亀のような

yeuxqui2007-04-19

速度で大道珠貴を読み進める。昨日読んだところは、女性同士の会話の部分だったのだが、『しょっぱいドライブ』に似ている感じはしても、あまり中上に似ている感じはせず。あれ?と思っていると今日読んだのは、憎からず思っていた従兄弟との微妙な会話の部分。今度は少し中上の文体に似ているなあと思う。あるいは文体というよりも、シチュエーションに読後感が左右されているのだろうか。しかし非常にうまい。部分的には、あまり好きになれない表現もあったりするのだが、微妙な感じの関係の微妙な心の揺れがうまくて書けていて、うへえと思う。駅に着いたので本を閉じて鞄にしまい、慌てて電車を降りる。エスカレーターに乗っているときに、ふと、天神茄子さんが読んだら、どういう感想を持つだろうと思う。駅の階段を上がったところで、傘を忘れたのに気がついた。

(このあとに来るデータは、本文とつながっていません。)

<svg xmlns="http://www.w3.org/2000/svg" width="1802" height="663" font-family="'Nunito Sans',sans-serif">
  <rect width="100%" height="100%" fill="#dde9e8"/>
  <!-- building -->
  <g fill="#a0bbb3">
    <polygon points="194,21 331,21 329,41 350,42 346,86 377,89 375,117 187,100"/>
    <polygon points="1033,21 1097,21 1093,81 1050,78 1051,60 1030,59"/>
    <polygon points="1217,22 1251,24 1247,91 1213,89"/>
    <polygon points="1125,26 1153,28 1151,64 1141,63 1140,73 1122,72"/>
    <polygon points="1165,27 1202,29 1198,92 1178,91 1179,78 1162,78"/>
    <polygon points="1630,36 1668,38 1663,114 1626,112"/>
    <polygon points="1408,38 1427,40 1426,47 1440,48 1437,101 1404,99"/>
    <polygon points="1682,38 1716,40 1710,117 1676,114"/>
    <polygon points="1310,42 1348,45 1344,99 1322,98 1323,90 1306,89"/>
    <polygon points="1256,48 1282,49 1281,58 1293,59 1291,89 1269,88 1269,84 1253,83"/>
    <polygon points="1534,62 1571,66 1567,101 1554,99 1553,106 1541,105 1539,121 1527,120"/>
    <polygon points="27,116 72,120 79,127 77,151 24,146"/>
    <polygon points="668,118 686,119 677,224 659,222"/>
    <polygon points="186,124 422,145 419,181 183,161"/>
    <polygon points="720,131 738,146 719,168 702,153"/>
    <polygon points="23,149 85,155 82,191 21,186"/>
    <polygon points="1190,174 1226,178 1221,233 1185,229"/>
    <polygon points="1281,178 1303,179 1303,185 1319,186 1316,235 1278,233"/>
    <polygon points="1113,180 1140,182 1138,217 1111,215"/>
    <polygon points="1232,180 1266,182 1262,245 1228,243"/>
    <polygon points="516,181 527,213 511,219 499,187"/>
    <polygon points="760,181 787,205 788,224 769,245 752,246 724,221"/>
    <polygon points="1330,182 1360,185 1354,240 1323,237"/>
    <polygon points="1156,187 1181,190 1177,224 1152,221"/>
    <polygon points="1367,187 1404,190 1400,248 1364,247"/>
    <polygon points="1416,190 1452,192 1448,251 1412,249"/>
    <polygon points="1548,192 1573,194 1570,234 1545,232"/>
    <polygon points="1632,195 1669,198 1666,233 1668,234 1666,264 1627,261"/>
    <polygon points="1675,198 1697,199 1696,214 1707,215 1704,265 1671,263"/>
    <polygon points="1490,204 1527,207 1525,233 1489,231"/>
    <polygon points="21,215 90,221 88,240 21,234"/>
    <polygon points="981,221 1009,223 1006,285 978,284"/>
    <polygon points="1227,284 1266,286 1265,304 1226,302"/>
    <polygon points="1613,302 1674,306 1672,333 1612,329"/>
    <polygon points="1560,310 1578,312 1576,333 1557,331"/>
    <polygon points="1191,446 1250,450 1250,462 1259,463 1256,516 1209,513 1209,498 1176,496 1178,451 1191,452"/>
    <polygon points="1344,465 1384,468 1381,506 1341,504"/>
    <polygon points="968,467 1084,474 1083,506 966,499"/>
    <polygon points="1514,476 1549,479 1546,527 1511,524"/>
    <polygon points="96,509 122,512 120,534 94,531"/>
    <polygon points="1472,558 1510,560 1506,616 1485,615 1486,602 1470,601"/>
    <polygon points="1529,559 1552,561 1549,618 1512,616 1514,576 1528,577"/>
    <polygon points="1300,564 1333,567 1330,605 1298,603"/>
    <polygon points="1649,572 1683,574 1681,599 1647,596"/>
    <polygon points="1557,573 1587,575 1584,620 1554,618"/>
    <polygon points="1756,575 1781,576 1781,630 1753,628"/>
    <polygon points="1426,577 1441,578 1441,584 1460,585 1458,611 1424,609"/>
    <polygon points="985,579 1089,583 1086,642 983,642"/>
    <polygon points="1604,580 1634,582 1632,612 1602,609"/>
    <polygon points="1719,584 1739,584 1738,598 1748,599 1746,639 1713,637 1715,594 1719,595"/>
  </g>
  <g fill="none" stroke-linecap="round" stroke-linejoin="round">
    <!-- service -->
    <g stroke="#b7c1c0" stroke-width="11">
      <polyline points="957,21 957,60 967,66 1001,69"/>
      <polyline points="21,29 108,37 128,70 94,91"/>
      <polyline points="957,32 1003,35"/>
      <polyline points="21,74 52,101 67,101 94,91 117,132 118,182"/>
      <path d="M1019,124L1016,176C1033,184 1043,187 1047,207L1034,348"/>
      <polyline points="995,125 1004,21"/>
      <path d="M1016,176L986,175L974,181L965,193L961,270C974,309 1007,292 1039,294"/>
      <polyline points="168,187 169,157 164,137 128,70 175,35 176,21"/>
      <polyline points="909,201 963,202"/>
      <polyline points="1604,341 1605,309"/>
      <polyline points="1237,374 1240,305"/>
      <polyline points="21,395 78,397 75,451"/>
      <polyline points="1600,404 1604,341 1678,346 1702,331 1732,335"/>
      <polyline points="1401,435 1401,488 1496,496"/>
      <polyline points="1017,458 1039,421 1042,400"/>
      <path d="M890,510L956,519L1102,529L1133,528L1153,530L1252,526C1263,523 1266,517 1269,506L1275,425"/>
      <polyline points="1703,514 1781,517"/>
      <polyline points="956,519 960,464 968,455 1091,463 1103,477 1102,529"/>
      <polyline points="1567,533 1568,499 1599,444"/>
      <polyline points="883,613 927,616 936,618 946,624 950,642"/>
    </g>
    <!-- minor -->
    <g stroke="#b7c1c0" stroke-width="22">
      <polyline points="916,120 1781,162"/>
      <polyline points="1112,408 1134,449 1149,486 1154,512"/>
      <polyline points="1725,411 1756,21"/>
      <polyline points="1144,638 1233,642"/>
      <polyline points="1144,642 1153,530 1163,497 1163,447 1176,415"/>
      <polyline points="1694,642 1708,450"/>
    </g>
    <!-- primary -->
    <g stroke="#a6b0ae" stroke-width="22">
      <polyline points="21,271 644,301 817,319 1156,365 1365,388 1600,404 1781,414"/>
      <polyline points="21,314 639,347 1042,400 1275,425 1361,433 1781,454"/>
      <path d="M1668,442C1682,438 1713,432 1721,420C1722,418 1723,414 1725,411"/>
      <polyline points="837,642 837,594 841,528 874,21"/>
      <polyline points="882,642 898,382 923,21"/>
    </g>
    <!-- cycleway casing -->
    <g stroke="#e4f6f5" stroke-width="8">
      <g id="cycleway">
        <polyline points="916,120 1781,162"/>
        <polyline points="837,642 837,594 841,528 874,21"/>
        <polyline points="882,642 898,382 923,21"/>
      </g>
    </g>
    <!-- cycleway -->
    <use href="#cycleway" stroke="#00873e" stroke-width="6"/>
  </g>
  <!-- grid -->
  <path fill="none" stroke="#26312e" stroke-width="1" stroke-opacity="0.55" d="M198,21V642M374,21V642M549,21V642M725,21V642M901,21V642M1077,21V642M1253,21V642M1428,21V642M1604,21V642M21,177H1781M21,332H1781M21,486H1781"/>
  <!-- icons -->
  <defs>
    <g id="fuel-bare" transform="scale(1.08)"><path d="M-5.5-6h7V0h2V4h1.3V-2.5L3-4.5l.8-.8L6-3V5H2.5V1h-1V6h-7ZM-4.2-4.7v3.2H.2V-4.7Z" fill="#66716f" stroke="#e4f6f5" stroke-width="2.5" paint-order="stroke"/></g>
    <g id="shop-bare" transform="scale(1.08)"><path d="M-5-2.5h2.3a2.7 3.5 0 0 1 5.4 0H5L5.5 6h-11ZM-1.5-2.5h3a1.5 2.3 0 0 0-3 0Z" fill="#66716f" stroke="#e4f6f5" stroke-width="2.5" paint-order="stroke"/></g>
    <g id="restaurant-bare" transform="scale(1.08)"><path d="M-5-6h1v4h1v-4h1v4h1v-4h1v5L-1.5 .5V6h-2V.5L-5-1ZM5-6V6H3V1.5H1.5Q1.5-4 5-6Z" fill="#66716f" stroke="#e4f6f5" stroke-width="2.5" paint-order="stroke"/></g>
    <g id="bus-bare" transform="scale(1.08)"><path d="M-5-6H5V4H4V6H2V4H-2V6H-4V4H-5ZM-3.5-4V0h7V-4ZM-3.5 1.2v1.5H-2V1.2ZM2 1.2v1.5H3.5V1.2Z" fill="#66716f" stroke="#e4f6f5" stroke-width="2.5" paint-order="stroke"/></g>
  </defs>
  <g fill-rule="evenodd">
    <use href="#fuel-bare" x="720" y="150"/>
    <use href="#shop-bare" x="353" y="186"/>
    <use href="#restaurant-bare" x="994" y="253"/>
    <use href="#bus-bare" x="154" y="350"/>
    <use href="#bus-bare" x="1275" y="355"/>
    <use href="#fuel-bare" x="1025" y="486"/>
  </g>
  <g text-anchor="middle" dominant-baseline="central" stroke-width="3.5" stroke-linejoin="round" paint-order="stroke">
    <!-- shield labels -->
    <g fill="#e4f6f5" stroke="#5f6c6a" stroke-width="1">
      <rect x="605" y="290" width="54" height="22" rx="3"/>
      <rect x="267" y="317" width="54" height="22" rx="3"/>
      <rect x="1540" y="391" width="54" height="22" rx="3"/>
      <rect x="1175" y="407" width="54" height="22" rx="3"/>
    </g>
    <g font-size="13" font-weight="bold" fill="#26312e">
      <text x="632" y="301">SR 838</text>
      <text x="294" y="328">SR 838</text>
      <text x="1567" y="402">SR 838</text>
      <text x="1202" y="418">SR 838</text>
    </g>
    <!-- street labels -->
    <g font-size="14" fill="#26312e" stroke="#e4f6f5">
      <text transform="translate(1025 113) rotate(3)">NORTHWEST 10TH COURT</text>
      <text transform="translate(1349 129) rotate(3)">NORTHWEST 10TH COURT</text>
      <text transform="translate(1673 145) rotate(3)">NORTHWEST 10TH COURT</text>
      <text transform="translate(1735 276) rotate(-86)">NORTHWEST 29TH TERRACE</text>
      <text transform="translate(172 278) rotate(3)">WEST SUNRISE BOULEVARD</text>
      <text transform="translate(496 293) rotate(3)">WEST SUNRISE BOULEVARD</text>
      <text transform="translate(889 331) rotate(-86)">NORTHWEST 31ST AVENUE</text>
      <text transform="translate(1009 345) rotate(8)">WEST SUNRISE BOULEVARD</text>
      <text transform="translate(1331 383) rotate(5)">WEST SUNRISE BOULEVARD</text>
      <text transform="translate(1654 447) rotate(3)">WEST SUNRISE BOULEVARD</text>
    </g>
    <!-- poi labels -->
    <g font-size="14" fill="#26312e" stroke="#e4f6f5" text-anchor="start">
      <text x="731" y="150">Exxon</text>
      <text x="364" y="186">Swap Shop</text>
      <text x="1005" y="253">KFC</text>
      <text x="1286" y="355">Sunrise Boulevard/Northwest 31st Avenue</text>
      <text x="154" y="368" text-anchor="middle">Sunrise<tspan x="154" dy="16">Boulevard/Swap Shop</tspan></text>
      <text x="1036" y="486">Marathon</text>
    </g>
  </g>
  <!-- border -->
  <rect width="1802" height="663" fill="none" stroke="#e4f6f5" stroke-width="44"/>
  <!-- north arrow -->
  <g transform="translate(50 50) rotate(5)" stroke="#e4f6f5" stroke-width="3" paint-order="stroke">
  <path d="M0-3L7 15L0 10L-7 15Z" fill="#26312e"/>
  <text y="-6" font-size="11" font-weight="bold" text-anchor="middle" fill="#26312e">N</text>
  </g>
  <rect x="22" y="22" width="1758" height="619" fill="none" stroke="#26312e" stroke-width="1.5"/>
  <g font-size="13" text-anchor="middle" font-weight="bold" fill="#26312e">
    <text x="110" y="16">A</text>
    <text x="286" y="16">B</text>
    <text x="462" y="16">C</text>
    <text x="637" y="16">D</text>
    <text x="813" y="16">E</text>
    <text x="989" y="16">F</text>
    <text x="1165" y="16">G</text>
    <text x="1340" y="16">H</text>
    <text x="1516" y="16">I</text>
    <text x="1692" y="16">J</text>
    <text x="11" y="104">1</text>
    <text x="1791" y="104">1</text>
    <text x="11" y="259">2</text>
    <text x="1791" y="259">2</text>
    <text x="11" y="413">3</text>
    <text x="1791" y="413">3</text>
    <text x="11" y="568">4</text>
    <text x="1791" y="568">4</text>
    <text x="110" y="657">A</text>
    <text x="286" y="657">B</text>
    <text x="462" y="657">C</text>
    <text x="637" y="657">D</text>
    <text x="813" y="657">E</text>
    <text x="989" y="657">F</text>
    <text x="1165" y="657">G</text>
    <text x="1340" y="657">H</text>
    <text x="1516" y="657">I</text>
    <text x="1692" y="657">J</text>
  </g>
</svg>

家に変えるとSOPが慌てて飛び出してきて、ぱぱ、いーす、と興奮して、届いたふたつの段ボール箱を指さす。日曜に買った小さな机と椅子が届いたのだ。開けて欲しそうにわあわあいうのだが、なんとか誤魔化す。残念だけれど組み立てるのはSOPが寝てからだ。さあいっしょに風呂に入ろう。

おしっこの練習に始めたのが癖になってしまったせいで、いつもSOPは風呂場でおしっこをする。今日はしかしSOPももう大きくなったから、トイレでしてみようとmayakovとふたりで説得する。田舎の言葉で、オソロシガミ、というのだが、SOPは新しいことになかなか挑戦しない。今日も最初は、渋ってなかなかうんと言わなかったのだが、なだめたりすかしたり盛り上げたりしたら、ふと気が向いたか、じゃあトイレでやってもいいかなという雰囲気を見せたので、ここぞとばかりに踏み台の上に載せる。じぶんでおむつもおろしてみたら、とmayakovが言うのだけれど、なかなかおむつをおろそうとしないので、まあおむつぐらいはおろしてやるか、と思って、勢いよくズリット脱がせると、ああ、うんちをしていた。間の悪いことに柔らかめのうんち。ズボンと手にべったりとくっつく。たぶん、机と椅子が届いたのをぼくに訴えている前後にひったのだろう。興奮して、うんちを言うのを忘れてしまったに違いない。こう手にべったりとうんちをつけながら、トイレット・ペーパーで処理をするのは久しぶりで、なにかとても情けない感じがしてしょんぼりしてしまう。怒られなかったのが、かえってSOPにもショックだったようで、風呂のなかでも風呂の外でも、顔色をうかがいながら妙にぼくに迎合的に振る舞う。ちょっと作為的に朗らかに笑ったりして、何か知らないうちに高度な心の動きをするようになった。

SOPが寝入った後、届いた机と椅子を組み立てて、部屋の隅の変なところに柱があるものだからうまく使えなかった一角にその机と椅子を置く。少し前に「海鳴り」という編集工房ノアのPR紙に載っていた天野忠の短編を思い出した。たまたま隣の家が改築したさいに、その大工さんがあまりに実直でよい仕事をするものだから、奥さんがその仕事ぶりに惚れ込み、借家なので大家さんに交渉までして、2畳半の小さな書斎を造ってくれるよう計らってくれたのだ。それがよほど嬉しかったらしく、「だから私は近ごろいそいそしている」と書く天野忠はとても幸福そうで、さあこれから頑張って多少は金になる文章を書くぞという意気込みを語るのだ。短いけれどなんともほほえましい文章だった。
いや、そしてぼくも、我ながらへえと思うほど嬉しい。嬉しくて、意味もなくいそいそと日記を書いてしまったりする。いやそんなことをしている場合ではないのだが。

そういえばむかしやはり古くなった家を改装したときに、使われずにいた階段のうえの何もない空間に床板を通して、細長い押し入れのような部屋を作った。昔の階段の幅だから広いとは言え、たかがしているわけで、せいぜい物置といった感じの空間だったのだが、本棚などを置いて、余った小さな場所に、父親が自分で作った座卓を置いて小さな書斎を造った。そういえばなんだか嬉しそうで、子供だったぼくはこんなに狭いのに変なの、と思っていた。たぶん本当はそんなに頻繁でもなかったとは思うのだが、子供の感覚では半年か一年ごとに模様替えをしては喜んでいたような印象がある。

とりあえず、いまはよい機嫌で、いそいそとしておくことにしよう。